The typescript of Ibn Abi Usaibia reached me in the form of digital photos of the pages. These were evidently taken under fluorescent light, since the images are huge, green, and weirdly coloured. They’re so large, in fact, that they are hard to manipulate.
But I needed something a bit more normal. So I was tinkering with the image and, quite by chance, got what I needed. This tip may be of general use, where we have black text on white paper in funny-coloured photos, so I add it here.
- Export the selected page from FR10 as an image. Mine was a png, and came out as 32mb in size! Here’s a snippet. Note particularly the “see through” text to the left of the diagram.
- Open with Paint.net 3.5.10. Trim to right size.
- Adjustments | Black and White, to convert to greyscale.
- Adjustments | Brightness contrast, to turn the background white. So increase the brightness as far as you can without losing text. The idea is to lose as much of the background as possible, and in particular any see-through text. The text will be very grey.
- Then you can also increase the contrast if you like. Juggling the two should give a pale image. Mine were brightness=100, contrast=20.
- Then do Adjustments | Auto-level. This will turn the pale grey text black again. (If you didn’t get rid of enough background artefacts, these will promptly appear as smudges, so you may have to go back a stage, and increase the contrast – that’s what disposes of a lot of them.) The larger the image, the better the result when converted — this image is a little small, and the text ends up a bit fuzzy.

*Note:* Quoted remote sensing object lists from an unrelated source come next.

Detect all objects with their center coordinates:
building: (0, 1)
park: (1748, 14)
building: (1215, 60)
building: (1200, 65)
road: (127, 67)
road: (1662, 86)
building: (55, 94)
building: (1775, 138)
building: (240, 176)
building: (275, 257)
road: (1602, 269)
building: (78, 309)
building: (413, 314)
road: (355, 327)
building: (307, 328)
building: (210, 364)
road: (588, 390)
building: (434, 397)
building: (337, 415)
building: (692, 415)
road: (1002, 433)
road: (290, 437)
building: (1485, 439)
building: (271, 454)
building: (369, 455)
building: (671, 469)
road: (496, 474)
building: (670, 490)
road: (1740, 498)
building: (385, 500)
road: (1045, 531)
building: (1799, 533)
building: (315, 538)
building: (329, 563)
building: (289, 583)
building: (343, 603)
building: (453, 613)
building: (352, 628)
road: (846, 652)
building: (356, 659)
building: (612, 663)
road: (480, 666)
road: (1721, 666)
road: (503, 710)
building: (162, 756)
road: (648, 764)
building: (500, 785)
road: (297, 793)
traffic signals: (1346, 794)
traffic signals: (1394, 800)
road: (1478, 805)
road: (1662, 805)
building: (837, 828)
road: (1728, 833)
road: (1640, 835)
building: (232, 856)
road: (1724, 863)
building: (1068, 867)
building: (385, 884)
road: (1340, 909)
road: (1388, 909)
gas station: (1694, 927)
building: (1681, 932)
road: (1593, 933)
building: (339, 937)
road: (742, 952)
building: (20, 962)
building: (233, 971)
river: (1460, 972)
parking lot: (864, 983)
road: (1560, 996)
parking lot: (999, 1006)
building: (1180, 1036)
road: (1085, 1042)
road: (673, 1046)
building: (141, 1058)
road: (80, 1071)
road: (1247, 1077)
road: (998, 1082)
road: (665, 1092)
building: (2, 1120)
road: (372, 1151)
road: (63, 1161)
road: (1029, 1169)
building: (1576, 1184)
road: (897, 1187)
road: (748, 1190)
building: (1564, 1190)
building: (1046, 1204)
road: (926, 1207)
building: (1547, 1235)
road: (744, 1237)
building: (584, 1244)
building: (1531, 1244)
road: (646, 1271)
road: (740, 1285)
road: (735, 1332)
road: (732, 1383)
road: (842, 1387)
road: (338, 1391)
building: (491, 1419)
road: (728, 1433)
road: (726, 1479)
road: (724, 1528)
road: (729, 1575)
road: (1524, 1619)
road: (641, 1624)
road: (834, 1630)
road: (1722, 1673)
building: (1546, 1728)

- You can then do minor cleanup manually of dots etc.
As someone who is quite useless at image manipulation, I thought I would pass this on.
Ideally one would save the end product as black and white, but I haven’t worked out how to do that.
UPDATE: For some reason you can’t do it in Paint.Net. But you can in the Windows accessory Paint, which comes free with Windows7. Just do File | Properties, change the image to black and white and save. The file size drops from 45k to 12k. Here’s the sample:
Note that true 1-bit black and white doesn’t resize well — hence the jaggedness in the thumbnail above — but the full size version is fine.